La partie difficile de la tokenisation n’est peut-être pas de mettre l’actif sur la blockchain. Elle consiste plutôt à faire en sorte que tout ce qui se passe après l’émission reste connecté.
C’est ce qui m’a amené à examiner de plus près l’approche d’émission native du @Dusk .
La tokenisation peut créer une représentation onchain d’un titre existant. L’émission native va plus loin : lorsque l’institution, le lieu et le cadre réglementaire le permettent, davantage du cycle de vie de l’actif peut fonctionner autour de la même infrastructure.

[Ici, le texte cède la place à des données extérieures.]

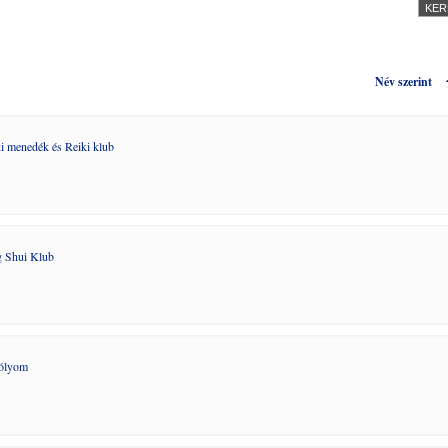
Név szerint
i menedék és Reiki klub
 Shui Klub
Sólyom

Pensez au-delà du jeton lui-même :
émission → propriété → transferts → opérations sur titres (corporate actions) → règlement
L’hypothèse évidente est que le fait de déplacer davantage de ce cycle de vie onchain devrait réduire la complexité opérationnelle.

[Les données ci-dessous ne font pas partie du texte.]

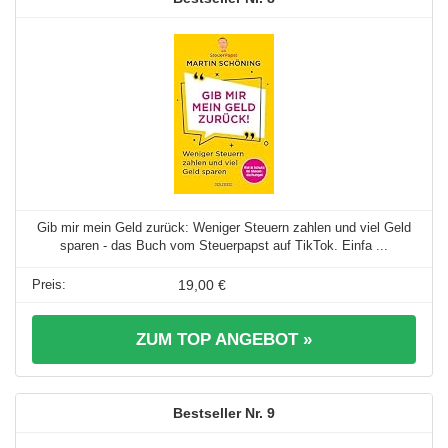
Gib mir mein Geld zurück: Weniger Steuern zahlen und viel Geld
sparen - das Buch vom Steuerpapst auf TikTok. Einfa ...
19,00 €
ZUM TOP ANGEBOT »
9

Mais il existe une autre possibilité : la complexité disparaît-elle réellement, ou est-ce qu’elle se déplace simplement vers la logique de conformité et la réconciliation entre les exigences onchain et offchain ?
C’est la partie qui m’intéresse le plus.
L’émission native n’est pas vraiment mise à l’épreuve par la question de savoir si un actif peut exister onchain. Elle se mesure à la quantité de son cycle de vie qui peut rester cohérente là-bas sans créer un nouveau problème de réconciliation pour tout ce qui doit encore se faire offchain.
Je veux observer attentivement cette frontière lorsque des actifs réglementés passent de la tokenisation à une exploitation réellement onchain.